Karen was starting to look annoyed.
‘We don’t have time for you to scratch your balls and ponder the mysteries of magical physics,’ she said, obviously reading him.
‘Just give me a minute,’ he said testily. ‘They’re not going anywhere.’ He waved
his hand at the tableau around them.
‘No, Hooper. We’re the ones not going anywhere.’
Dave let her protests fall behind him as he found what he wanted a short way down 49th. A steakhouse.
‘One minute. Promise,’ he called back to Warat as he started toward the restaurant. Another racking gut cramp doubled him over, almost tripped him as he mounted the sidewalk at the corner. He was careful not to bump into anyone as he passed. He could probably impart enough energy with a tap to send them flying when his time stream synced with theirs again. Best not to take the chance.
He recognised the steakhouse as part of a chain operation, but a boutique chain. Smith and Wollensky. There was one in Houston that was popular with the carpet walkers at Baron’s.
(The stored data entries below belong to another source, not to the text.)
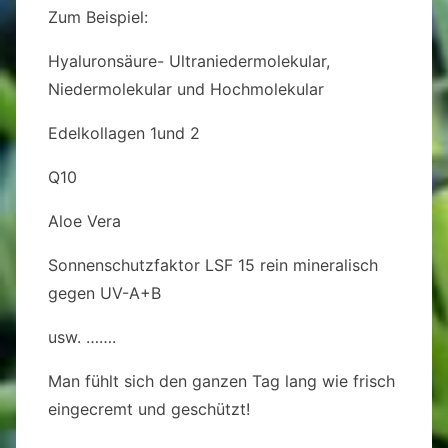
Zum Beispiel:
Hyaluronsäure- Ultraniedermolekular,
Niedermolekular und Hochmolekular
Edelkollagen 1und 2
Q10
Aloe Vera
Sonnenschutzfaktor LSF 15 rein mineralisch
gegen UV-A+B
usw. …….
Man fühlt sich den ganzen Tag lang wie frisch
eingecremt und geschützt!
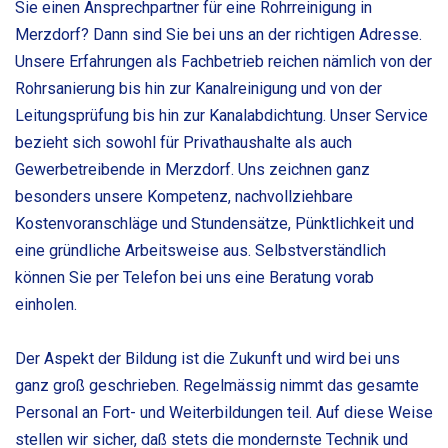
Sie einen Ansprechpartner für eine Rohrreinigung in
Merzdorf? Dann sind Sie bei uns an der richtigen Adresse.
Unsere Erfahrungen als Fachbetrieb reichen nämlich von der
Rohrsanierung bis hin zur Kanalreinigung und von der
Leitungsprüfung bis hin zur Kanalabdichtung. Unser Service
bezieht sich sowohl für Privathaushalte als auch
Gewerbetreibende in Merzdorf. Uns zeichnen ganz
besonders unsere Kompetenz, nachvollziehbare
Kostenvoranschläge und Stundensätze, Pünktlichkeit und
eine gründliche Arbeitsweise aus. Selbstverständlich
können Sie per Telefon bei uns eine Beratung vorab
einholen.
Der Aspekt der Bildung ist die Zukunft und wird bei uns
ganz groß geschrieben. Regelmässig nimmt das gesamte
Personal an Fort- und Weiterbildungen teil. Auf diese Weise
stellen wir sicher, daß stets die mondernste Technik und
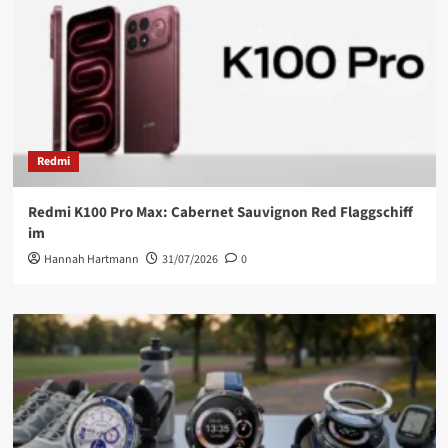
Redmi
Redmi K100 Pro Max: Cabernet Sauvignon Red Flaggschiff
im
Hannah Hartmann
31/07/2026
0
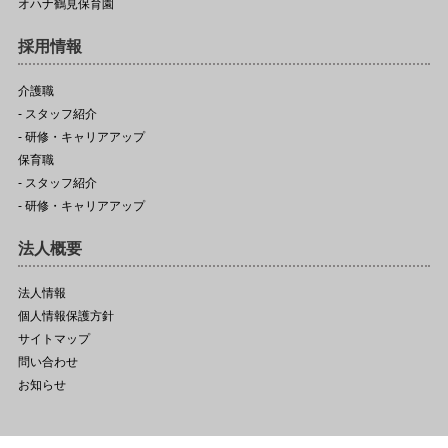
オハナ鶴見保育園
採用情報
介護職
- スタッフ紹介
- 研修・キャリアアップ
保育職
- スタッフ紹介
- 研修・キャリアアップ
法人概要
法人情報
個人情報保護方針
サイトマップ
問い合わせ
お知らせ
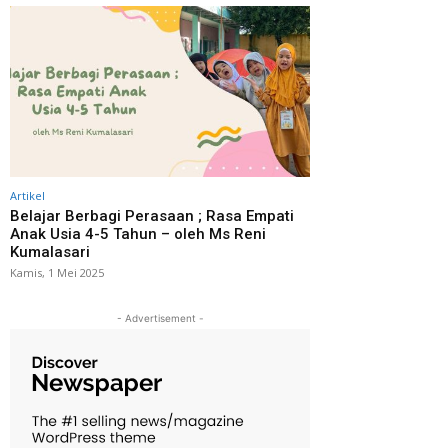
Artikel
Belajar Berbagi Perasaan ; Rasa Empati
Anak Usia 4-5 Tahun – oleh Ms Reni
Kumalasari
Kamis, 1 Mei 2025
- Advertisement -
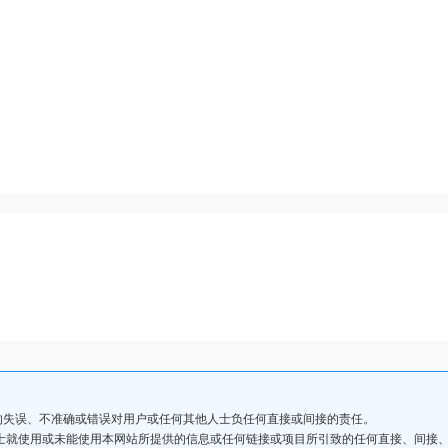
的失误、不准确或错误对用户或任何其他人士负任何直接或间接的责任。
人士就使用或未能使用本网站所提供的信息或任何链接或项目所引致的任何直接、间接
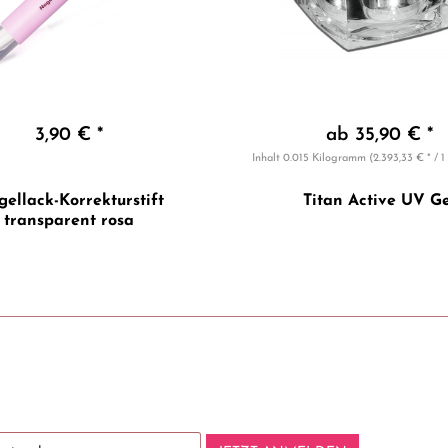
3,90 € *
ab 35,90 € *
Inhalt
0.015 Kilogramm
(2.393,33 € * / 
ellack-Korrekturstift
Titan Active UV Ge
transparent rosa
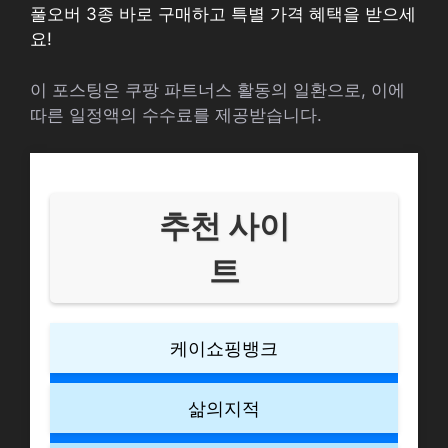
풀오버 3종 바로 구매하고 특별 가격 혜택을 받으세
요!
이 포스팅은 쿠팡 파트너스 활동의 일환으로, 이에
따른 일정액의 수수료를 제공받습니다.
추천 사이
트
케이쇼핑뱅크
삶의지적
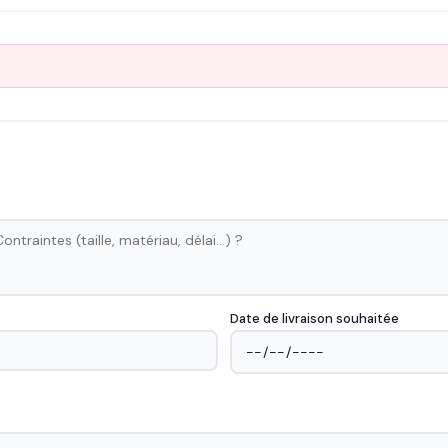
Date de livraison souhaitée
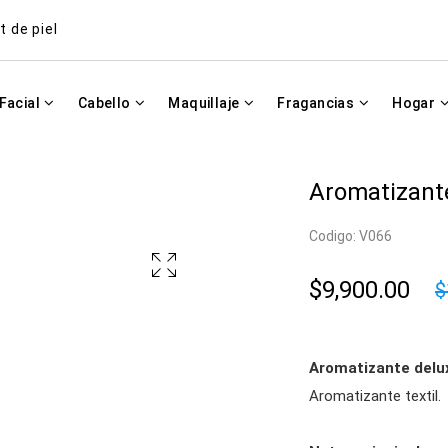
t de piel
Facial
Cabello
Maquillaje
Fragancias
Hogar
Aromatizant
Codigo: V066
$9,900.00
$
Aromatizante delu
Aromatizante textil.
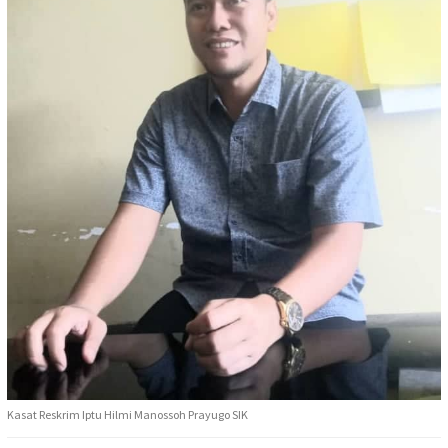
Kasat Reskrim Iptu Hilmi Manossoh Prayugo SIK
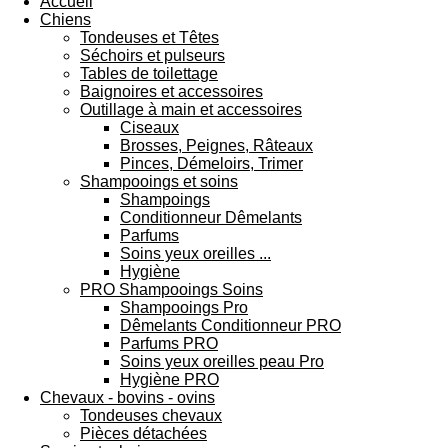
Accueil
Chiens
Tondeuses et Têtes
Séchoirs et pulseurs
Tables de toilettage
Baignoires et accessoires
Outillage à main et accessoires
Ciseaux
Brosses, Peignes, Râteaux
Pinces, Démeloirs, Trimer
Shampooings et soins
Shampoings
Conditionneur Dêmelants
Parfums
Soins yeux oreilles ...
Hygiène
PRO Shampooings Soins
Shampooings Pro
Dêmelants Conditionneur PRO
Parfums PRO
Soins yeux oreilles peau Pro
Hygiène PRO
Chevaux - bovins - ovins
Tondeuses chevaux
Pièces détachées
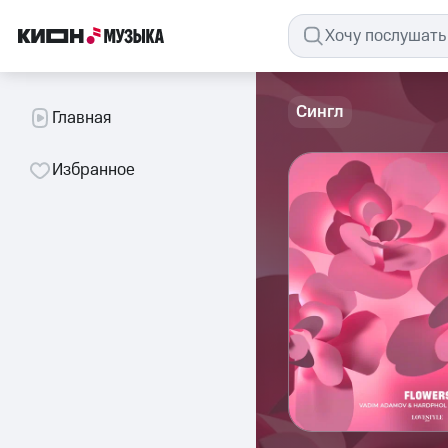
Сингл
Главная
Избранное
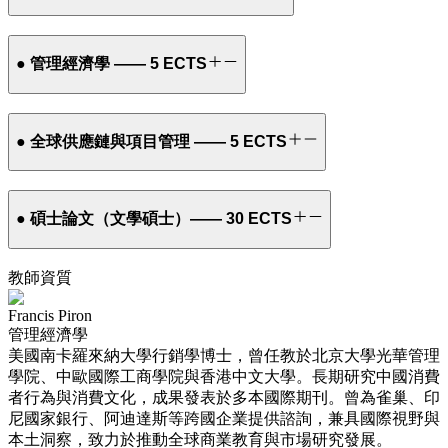
● 管理經濟學 —— 5 ECTS
● 全球供應鏈與項目管理 —— 5 ECTS
● 碩士論文（文學碩士）—— 30 ECTS
教師資質
Francis Piron
管理經濟學
美國南卡羅來納大學行銷學博士，曾任教於北京大學光華管理
學院、中歐國際工商學院與香港中文大學。長期研究中國消費
者行為與消費文化，成果發表於多本國際期刊。曾為雀巢、印
尼國家銀行、阿迪達斯等跨國企業提供諮詢，兼具國際視野與
本土洞察，致力於推動全球商業教育與市場研究發展。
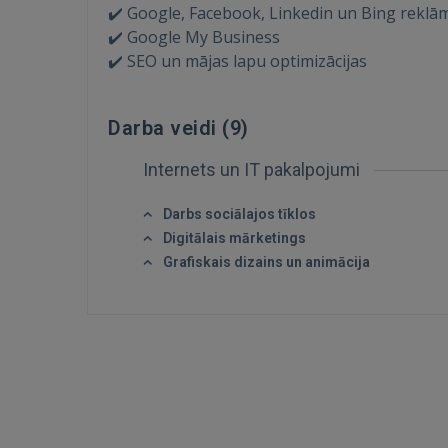
✔️ Google, Facebook, Linkedin un Bing reklā
✔️ Google My Business
✔️ SEO un mājas lapu optimizācijas
Darba veidi (
9
)
Internets un IT pakalpojumi
Darbs sociālajos tīklos
Digitālais mārketings
Grafiskais dizains un animācija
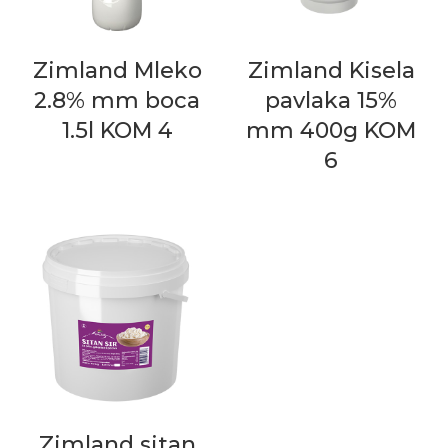
Zimland Mleko
Zimland Kisela
2.8% mm boca
pavlaka 15%
1.5l KOM 4
mm 400g KOM
6
Zimland sitan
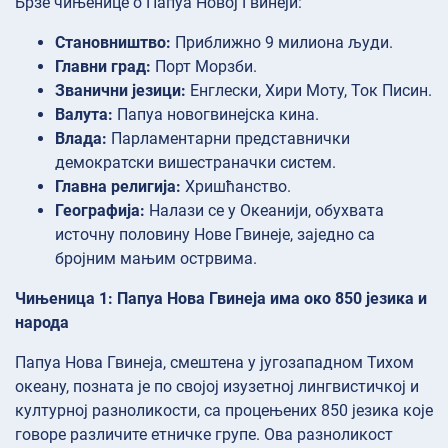
Брзе чињенице о Папуа Новој Гвинеји:
Становништво:
Приближно 9 милиона људи.
Главни град:
Порт Морзби.
Званични језици:
Енглески, Хири Моту, Ток Писин.
Валута:
Папуа новогвинејска кина.
Влада:
Парламентарни представнички
демократски вишестраначки систем.
Главна религија:
Хришћанство.
Географија:
Налази се у Океанији, обухвата
источну половину Нове Гвинеје, заједно са
бројним мањим острвима.
Чињеница 1: Папуа Нова Гвинеја има око 850 језика и
народа
Папуа Нова Гвинеја, смештена у југозападном Тихом
океану, позната је по својој изузетној лингвистичкој и
културној разноликости, са процењених 850 језика које
говоре различите етничке групе. Ова разноликост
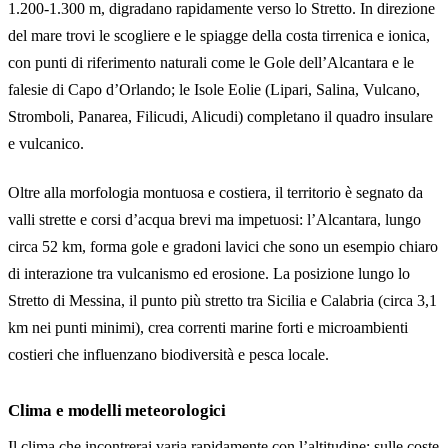
1.200-1.300 m, digradano rapidamente verso lo Stretto. In direzione
del mare trovi le scogliere e le spiagge della costa tirrenica e ionica,
con punti di riferimento naturali come le Gole dell’Alcantara e le
falesie di Capo d’Orlando; le Isole Eolie (Lipari, Salina, Vulcano,
Stromboli, Panarea, Filicudi, Alicudi) completano il quadro insulare
e vulcanico.
Oltre alla morfologia montuosa e costiera, il territorio è segnato da
valli strette e corsi d’acqua brevi ma impetuosi: l’Alcantara, lungo
circa 52 km, forma gole e gradoni lavici che sono un esempio chiaro
di interazione tra vulcanismo ed erosione. La posizione lungo lo
Stretto di Messina, il punto più stretto tra Sicilia e Calabria (circa 3,1
km nei punti minimi), crea correnti marine forti e microambienti
costieri che influenzano biodiversità e pesca locale.
Clima e modelli meteorologici
Il clima che incontrerai varia rapidamente con l’altitudine: sulle coste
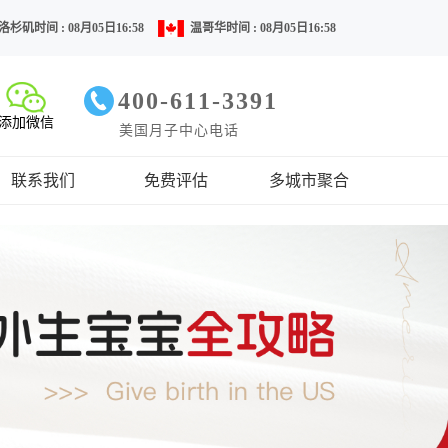
洛杉矶时间 : 08月05日16:58
温哥华时间 : 08月05日16:58
400-611-3391
添加微信
美国月子中心电话
联系我们
免费评估
多城市聚合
Dave left Lucille by the door and carefully picked his way through the suits at the entrance and into the main dining room. His mouth flooded with saliva as he smelled chargrilled meat and melted cheese and the salty goodness of deep-fried carbs.
‘Sorry, darlin’,’ he said to a waitress as he ghosted past her. ‘I only got time for a dine and dash.’
Two bizoids in dark suits and hundred dollar haircuts were already tucking into their mains at a nearby table. Without ceremony or apology he scooped up the long-boned rib eye of the older, portlier gent and, grimacing, the steak tartare of his companion. The loose pile of nearly raw meat started to come apart in his hands, forcing Hooper to stuff the lot into his mouth. He had memories of hating this dish, but when the uncooked flesh hit his taste buds it arrived as a revelation.
‘Fark,’ he gargled, surprised at how much he blissed out to the taste and mouth-feel. If they got through this latest orc attack he was definitely coming back for more. He’d even pay for it. Or get Trinder to. He hurried back out, licking his fingers and stuffing a couple of baked potatoes into his pockets. He grabbed up the enchanted splitting maul and tore huge bites from the rib eye as he trotted back to Warat through the unmoving crowds and traffic.